Il est vrai que les écoles juives bénéficient de subventions publiques et n’accueillent que des élèves juifs, ce qui est contraire à la loi. Cela s’explique par le caractère non prosélyte du judaïsme, mais c’est surtout un débat de sophiste : Je ne connais aucune famille non juive qui souhaite inscrire son enfant dans ce genre d’école.
Venons-en à l’argument massue : Dire que les parents juifs polluent avec leurs 4X4 serait une expression caractérisée d’antisémitisme. Bien sûr, prétendre que les Juifs naitraient avec les clés d’un SUV serait un stéréotype antisémite. Mais on peut aussi affirmer qu’il ne s’agit que de stigmatiser les habitants des banlieues (il est fait référence au 93 et au 94), qui possèdent et conduisent plus volontiers qu’à Paris des voitures encombrantes…et polluantes. Il me semble que Stefanovitch critique là le principe des subventions municipales pour des écoles fréquentées par des enfants de banlieue, alors que les petits parisiens non-juifs n’y sont pas acceptés. En tout cas il est outrageant d’affirmer qu’il s’agit là d’une remarque antisémite voilée.
J’admets qu’affirmer que le maire de Paris privilégie les Juifs et les homosexuels dans un but politique a quelque chose d’un peu de scabreux, et de certainement pas innocent. C’est surtout stupide, et peut-être Stefanovitch a-t-il là du mal à réprimer des préjugés. Je n’en sais rien, et là n’est pas le problème.

A travers Stefanovitch, c’est évidemment Cavada qui est visé. Or, j’affirme qu’il n’y avait rien qui justifiait ou plutôt qui obligeait Cavada à se lever, cramoisi de colère ou d’indignation et à sommer l’intervenant de s’excuser en menaçant de claquer la porte, comme l’aurait jugé correct l’expert autoproclamé des bonnes mœurs politiques Guy Birenbaum.
Cavada ne débat pas directement avec Stefanovitch. Il n’a pas de micro en main et on seulement lui reprocher d’écouter trop distraitement.

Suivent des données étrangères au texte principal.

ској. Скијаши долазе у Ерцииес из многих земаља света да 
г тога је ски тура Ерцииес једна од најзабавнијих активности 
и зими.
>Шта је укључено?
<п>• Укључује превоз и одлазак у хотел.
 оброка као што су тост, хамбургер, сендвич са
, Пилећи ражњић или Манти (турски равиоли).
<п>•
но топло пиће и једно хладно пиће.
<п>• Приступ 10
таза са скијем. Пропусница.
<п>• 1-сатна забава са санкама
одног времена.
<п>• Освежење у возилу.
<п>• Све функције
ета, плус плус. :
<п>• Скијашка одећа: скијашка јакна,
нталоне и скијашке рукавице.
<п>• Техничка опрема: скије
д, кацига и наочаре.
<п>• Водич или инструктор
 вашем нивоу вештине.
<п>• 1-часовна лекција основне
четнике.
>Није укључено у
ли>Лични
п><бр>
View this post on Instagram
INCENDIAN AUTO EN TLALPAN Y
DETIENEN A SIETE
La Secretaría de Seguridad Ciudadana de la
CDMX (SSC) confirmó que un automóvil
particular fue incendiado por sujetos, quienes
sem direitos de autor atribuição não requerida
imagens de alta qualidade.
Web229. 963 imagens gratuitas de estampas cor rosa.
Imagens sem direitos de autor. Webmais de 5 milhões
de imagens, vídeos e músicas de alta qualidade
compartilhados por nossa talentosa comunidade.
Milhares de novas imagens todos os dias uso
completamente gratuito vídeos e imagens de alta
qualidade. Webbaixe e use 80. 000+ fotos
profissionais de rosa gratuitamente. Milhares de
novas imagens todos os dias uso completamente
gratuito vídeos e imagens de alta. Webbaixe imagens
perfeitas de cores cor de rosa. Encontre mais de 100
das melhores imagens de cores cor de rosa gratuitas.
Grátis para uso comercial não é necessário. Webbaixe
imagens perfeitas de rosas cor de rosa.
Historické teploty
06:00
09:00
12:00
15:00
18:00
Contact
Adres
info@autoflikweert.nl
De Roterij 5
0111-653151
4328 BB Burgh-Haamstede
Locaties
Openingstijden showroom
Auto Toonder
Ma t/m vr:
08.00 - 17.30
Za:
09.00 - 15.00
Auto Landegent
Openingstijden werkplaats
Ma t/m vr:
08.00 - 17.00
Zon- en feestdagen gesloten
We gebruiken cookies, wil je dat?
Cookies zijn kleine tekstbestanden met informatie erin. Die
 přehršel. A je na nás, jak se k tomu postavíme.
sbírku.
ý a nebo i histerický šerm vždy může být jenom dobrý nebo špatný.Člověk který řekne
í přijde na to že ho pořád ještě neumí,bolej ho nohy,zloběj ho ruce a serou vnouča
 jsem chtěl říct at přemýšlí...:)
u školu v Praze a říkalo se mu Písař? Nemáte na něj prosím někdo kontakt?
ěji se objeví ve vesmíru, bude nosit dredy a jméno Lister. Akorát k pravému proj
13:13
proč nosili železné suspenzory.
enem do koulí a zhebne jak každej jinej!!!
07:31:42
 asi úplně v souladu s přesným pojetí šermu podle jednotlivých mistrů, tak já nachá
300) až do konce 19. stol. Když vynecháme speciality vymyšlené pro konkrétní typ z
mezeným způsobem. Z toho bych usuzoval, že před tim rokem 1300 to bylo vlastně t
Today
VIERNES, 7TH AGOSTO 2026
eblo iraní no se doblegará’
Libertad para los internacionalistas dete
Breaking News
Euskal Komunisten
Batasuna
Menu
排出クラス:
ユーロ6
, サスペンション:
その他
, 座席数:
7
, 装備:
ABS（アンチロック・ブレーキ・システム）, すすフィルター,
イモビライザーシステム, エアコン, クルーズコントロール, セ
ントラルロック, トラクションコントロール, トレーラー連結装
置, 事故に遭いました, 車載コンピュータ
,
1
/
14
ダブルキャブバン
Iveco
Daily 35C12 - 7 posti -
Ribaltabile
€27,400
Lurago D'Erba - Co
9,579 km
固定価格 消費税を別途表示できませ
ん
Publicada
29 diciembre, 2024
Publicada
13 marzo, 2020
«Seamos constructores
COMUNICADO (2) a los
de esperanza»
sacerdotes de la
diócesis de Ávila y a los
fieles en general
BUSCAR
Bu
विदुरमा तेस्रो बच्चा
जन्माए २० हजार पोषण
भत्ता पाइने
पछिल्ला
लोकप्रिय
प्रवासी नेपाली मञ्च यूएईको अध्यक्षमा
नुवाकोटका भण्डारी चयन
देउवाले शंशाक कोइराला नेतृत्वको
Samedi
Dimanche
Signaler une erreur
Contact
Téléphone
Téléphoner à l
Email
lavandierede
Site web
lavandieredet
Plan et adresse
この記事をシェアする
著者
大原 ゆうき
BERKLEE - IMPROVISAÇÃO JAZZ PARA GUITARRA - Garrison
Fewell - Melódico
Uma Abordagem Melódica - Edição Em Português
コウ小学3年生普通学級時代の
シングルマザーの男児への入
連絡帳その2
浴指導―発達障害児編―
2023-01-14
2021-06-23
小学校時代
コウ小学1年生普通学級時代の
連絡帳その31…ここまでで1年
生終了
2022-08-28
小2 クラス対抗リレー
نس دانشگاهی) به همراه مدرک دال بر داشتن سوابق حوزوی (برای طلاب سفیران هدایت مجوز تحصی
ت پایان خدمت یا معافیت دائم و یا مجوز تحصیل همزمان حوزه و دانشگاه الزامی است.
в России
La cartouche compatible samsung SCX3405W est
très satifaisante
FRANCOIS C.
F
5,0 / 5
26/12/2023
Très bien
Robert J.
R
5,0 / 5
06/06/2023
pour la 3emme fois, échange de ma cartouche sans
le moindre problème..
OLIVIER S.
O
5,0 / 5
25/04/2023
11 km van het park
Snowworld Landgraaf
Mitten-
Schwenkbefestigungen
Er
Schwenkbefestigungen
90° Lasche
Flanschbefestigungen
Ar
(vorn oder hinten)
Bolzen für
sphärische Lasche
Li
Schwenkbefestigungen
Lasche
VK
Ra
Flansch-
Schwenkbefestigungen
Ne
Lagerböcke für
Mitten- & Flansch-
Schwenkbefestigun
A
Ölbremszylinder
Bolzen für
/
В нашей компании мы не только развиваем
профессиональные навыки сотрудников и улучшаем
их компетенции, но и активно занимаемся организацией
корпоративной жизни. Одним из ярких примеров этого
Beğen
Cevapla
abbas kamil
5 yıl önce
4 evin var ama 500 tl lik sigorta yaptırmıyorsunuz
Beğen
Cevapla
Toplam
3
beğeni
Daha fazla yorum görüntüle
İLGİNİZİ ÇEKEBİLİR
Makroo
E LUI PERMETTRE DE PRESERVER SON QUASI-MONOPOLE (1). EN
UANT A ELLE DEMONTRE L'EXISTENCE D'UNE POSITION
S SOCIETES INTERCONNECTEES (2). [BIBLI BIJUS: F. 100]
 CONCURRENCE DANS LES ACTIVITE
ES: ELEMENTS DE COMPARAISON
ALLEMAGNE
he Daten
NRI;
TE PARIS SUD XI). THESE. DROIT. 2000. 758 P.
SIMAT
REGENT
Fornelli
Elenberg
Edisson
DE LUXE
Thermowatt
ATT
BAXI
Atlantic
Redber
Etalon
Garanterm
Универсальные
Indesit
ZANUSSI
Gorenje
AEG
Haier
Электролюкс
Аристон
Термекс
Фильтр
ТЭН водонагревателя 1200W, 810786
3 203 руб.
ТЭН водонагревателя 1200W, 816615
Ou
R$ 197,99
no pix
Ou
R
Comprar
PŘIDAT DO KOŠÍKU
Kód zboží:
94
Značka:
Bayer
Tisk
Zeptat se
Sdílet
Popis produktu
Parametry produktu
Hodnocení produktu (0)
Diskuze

Je comprends que l’entourage de Delanöe soit agacé qu’un personnage aussi peu rigoureux que Stefanovitch parade dans des meeting de l’ump, avec un argumentaire aussi faible et partial, et le dénonce. Mais au fond ça fait partie du côté trash des campagnes électorales. Ce qui n’est pas acceptable c’est, sous prétexte de campagne électorale, de chercher à disqualifier un adversaire en laissant entendre qu’il aurait « un fond » antisémite, simplement à cause de ce qu’il n’a pas dit ou pas fait. On n’est pas loin d’un procédé totalitaire, et en tout cas (évitons de devenir outrancier) il s’agit d’ une instrumentalisation scandaleuse de l’antisémitisme. Pour avoir consacré un livre au danger bien réel du « nouvel antisémitisme » (édité, ironie de l’histoire chez Denoël, par le même Guy Birenbaum), je me sens autorisé à le dire : Si tout le monde est antisémite, alors personne ne l’est plus.
C’est ce genre de campagne, de plus en plus répandue sur le net par des polémistes en mal d’existence qui risque de rendre irrespirable si l’on y prend garde le climat du débat démocratique.